Have you ever experienced this situation?
You have your parents in your house during this Covid-19 situation.
You love them so much and that’s why you ask them not to go out during this crisis.
You do the groceries for them. You don’t receive guests at home.
You do your best to protect them.
However, have you ever asked if they are OK?
They are probably not OK. Maybe they are unhappy or feeling lonely or useless.
Your Dad might lose your hug on his 70-year birthday because you are practicing social distancing.
You are afraid to go home after working in the hospital while your 72-years old mother misses you.
Your mom, who has had cognitive impairment since a couple months ago, is unhappy because she could not meet her grandchildren.
If you have experienced or are still in those situations now, don’t worry, you are not alone.
It is now happening worldwide. Covid-19 changes our lifestyle, changes our society. The data that we have read from WHO or our government states that older persons are the most vulnerable population in this situation. We are responsible for protecting our loved ones, our parents. But at the same time, we want to give them a good quality of life.
I participated in a webinar session for long-term (LT) care that was organized by LUMC, Leyden Academy and GGD Hollands Midden. Through a panel discussion with elderly physicians, medical ethics, chairman and staffs of LT care institution, public health doctors and researchers, the webinar participants were invited to follow the discussion from different perspectives on how this Covid-19 situation changes LT care; how the regulation for closing nursing homes from visitors (this also applies for the family member) impacts the clients; what is the quality of life of older persons during isolation. Covid-19 affects many aspects of LT care in The Netherlands, and I believe it also influences many aspects in Indonesia, my native country.

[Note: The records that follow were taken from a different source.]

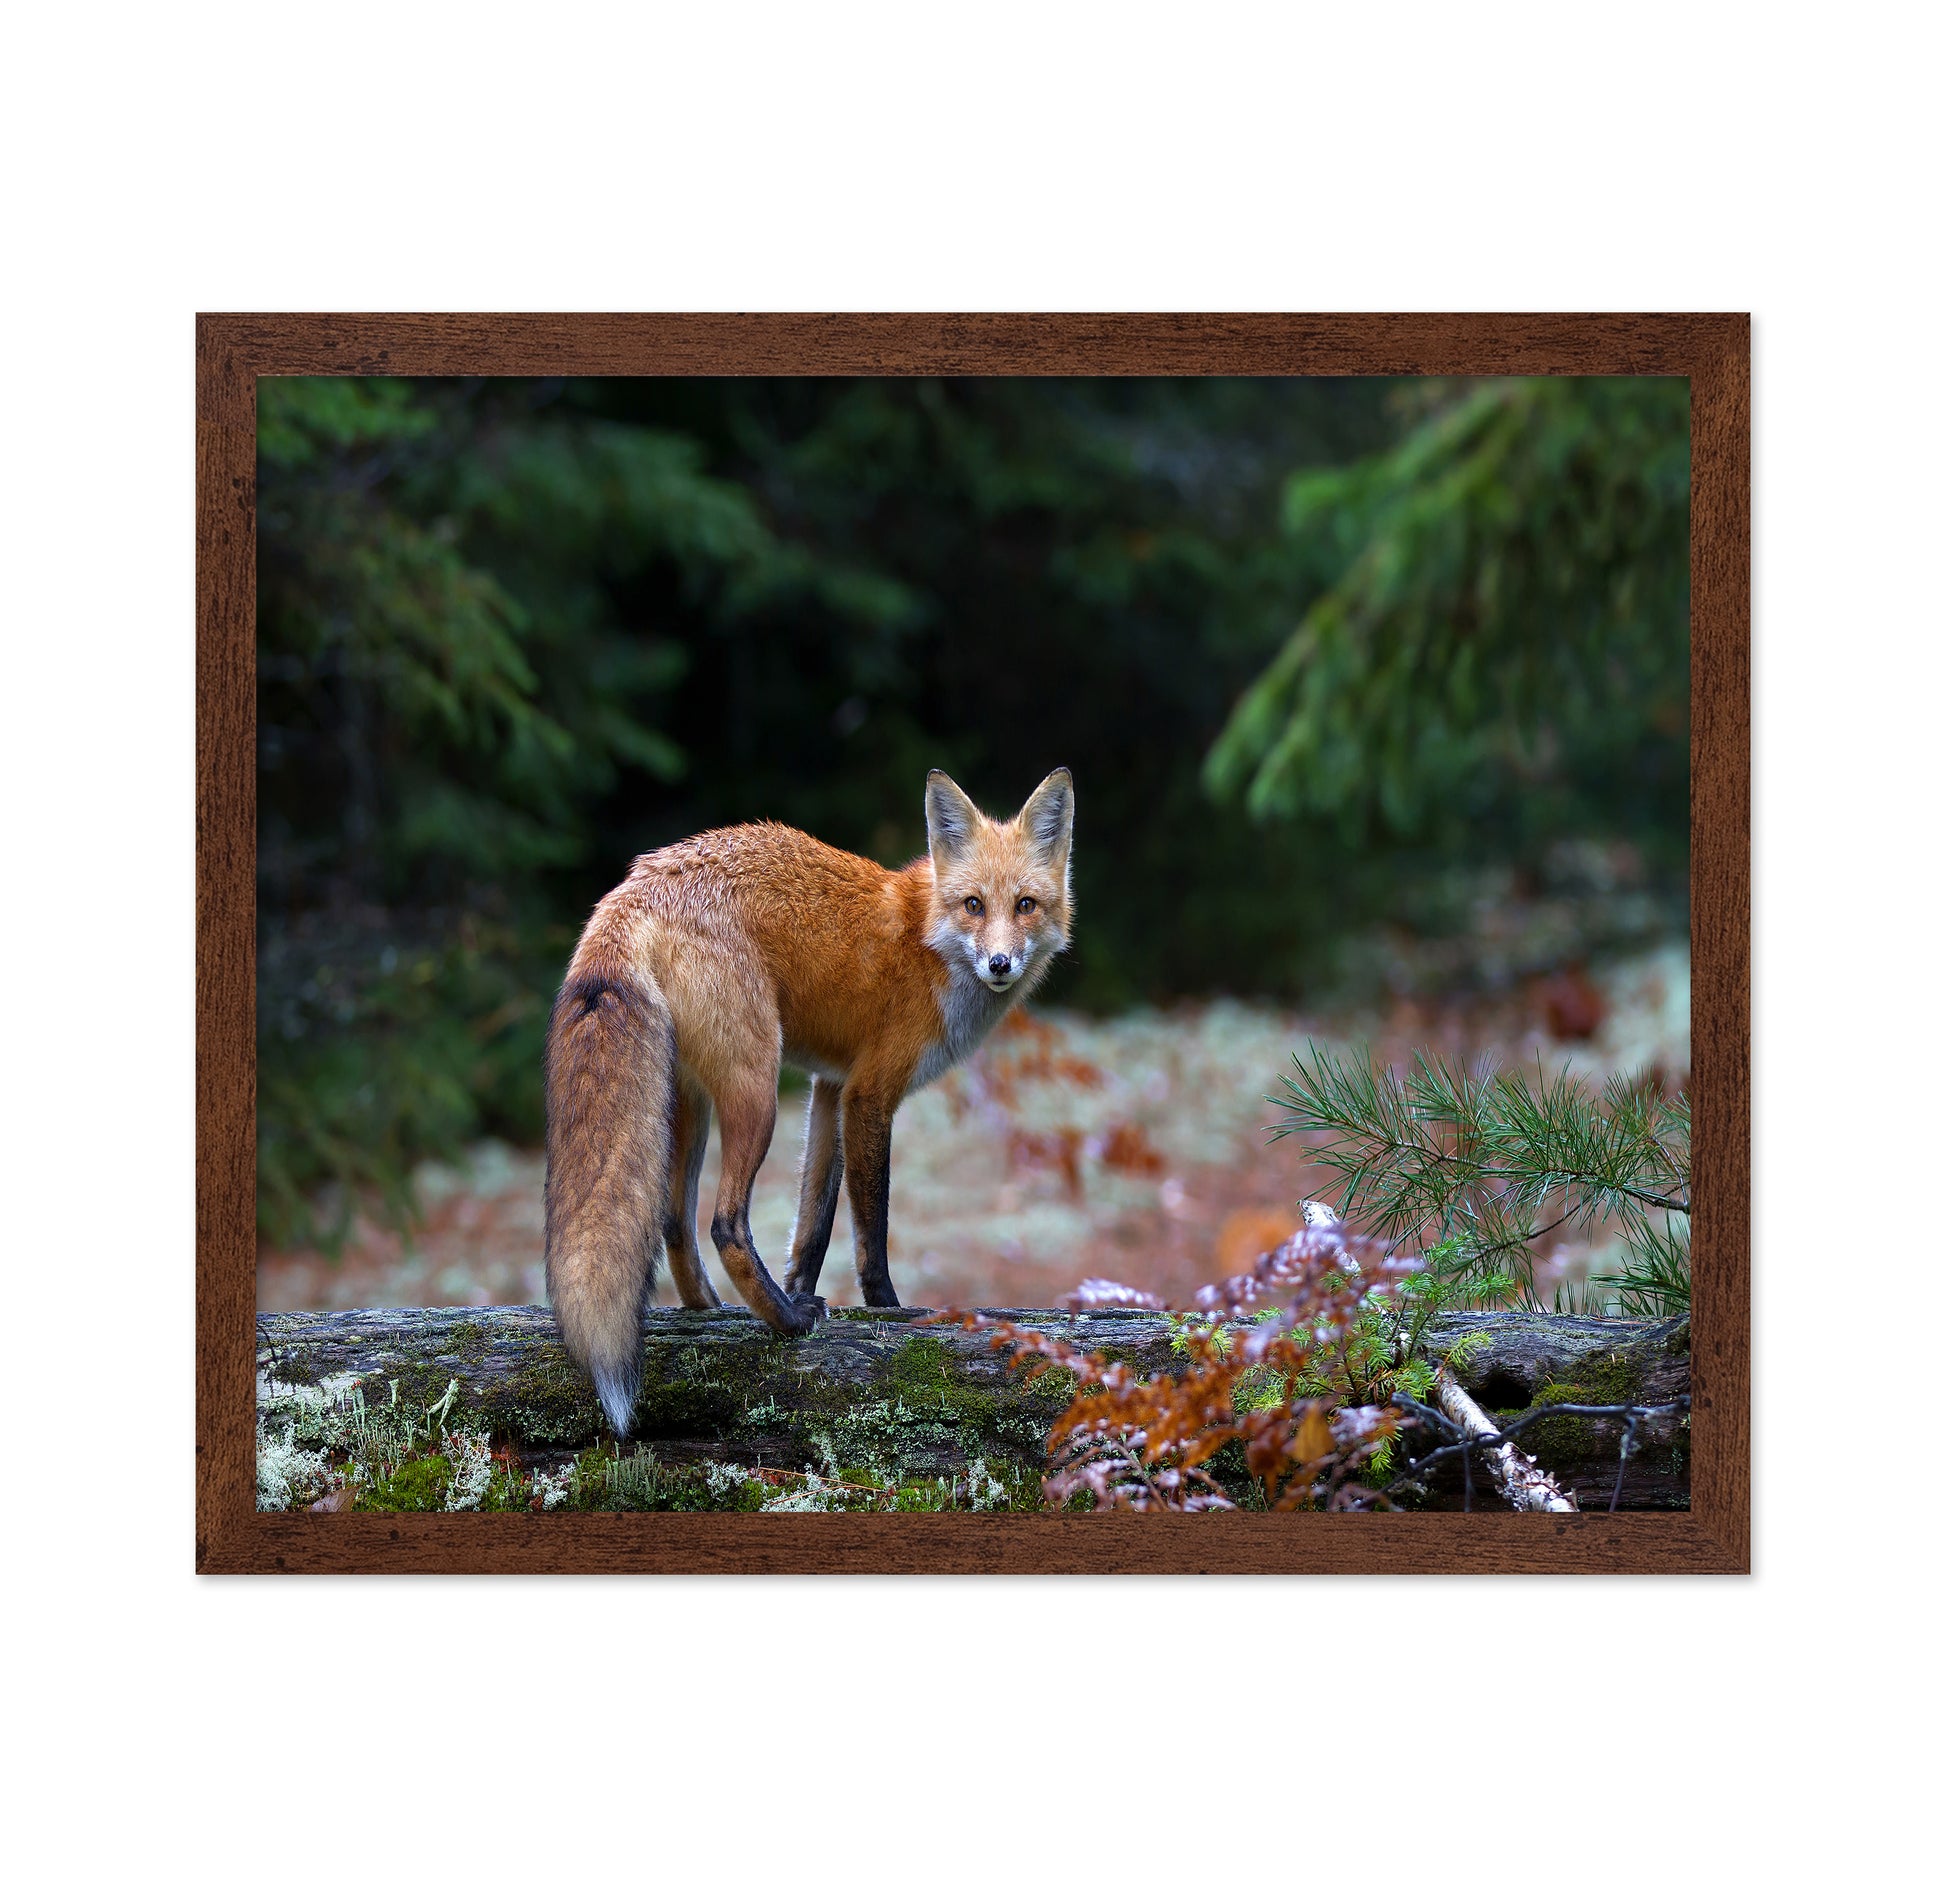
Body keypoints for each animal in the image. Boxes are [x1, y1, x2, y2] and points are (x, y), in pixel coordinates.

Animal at [543, 766, 1075, 1434]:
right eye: (973, 904)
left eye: (1025, 905)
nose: (1000, 963)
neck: (928, 942)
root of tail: (635, 885)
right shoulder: (869, 1095)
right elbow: (870, 1230)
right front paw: (887, 1311)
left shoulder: (831, 1089)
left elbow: (813, 1224)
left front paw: (800, 1287)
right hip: (756, 1089)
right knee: (724, 1224)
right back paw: (784, 1322)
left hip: (691, 1102)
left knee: (673, 1221)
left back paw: (715, 1311)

I remember a couple weeks ago when I spoke to my mother through a video call. She said softly with a big smile, ‘I feel like I am in jail. Your brother strictly prevents me from going outside. I understand that he wants to protect me, but I am bored.’ I try to understand my mom and also my brother. If she is with me, I will do the same. I appreciate my brother who not only supports his own family but also takes care of my parents, especially during this rare situation. Another story during Ramadhan 2020 is when a friend of mine chatted in a WhatsApp group, ‘I really want to visit my Dad but I will not. He is old and alone. He may not be happy with my decision, but I am also considering his health.’ We tried to address the dilemma: showing interest in others or ourselves; freedom or safety; being protective or taking risks, etc.

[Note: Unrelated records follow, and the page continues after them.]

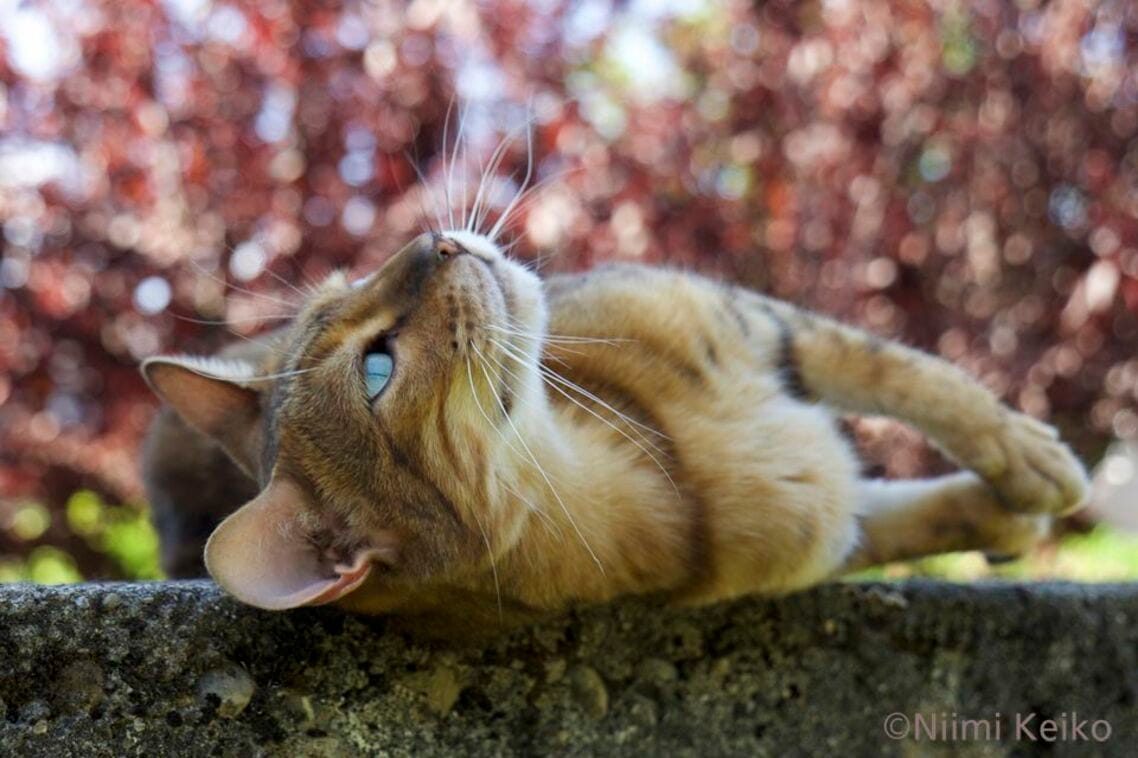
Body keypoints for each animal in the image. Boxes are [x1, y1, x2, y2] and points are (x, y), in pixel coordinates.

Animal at [139, 228, 1083, 623]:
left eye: (348, 277)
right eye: (376, 370)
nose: (433, 241)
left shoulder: (754, 322)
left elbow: (913, 376)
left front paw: (1019, 467)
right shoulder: (826, 532)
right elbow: (901, 507)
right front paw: (1030, 487)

Apart from the dilemma of this situation, some good news are being heard, e.g. people becoming creative to take advantage of online platforms; the improvement of telemedicine in health care; people take the opportunity to share their empathy, through their creativity; Eid al-Fitr, which is one of the moments to meet and share love with our family, becomes a meaningful isolation and self-reflection, and many more.
You are not alone. If you have a dilemma about your decision as a caregiver, as a child caring for parents, share your dilemma with people you trust or would want to listen. You can also share with Sahabat Alzi. We hope that in this rare situation, no matter how small our actions are, we will still benefit our loved ones, our parents, and others.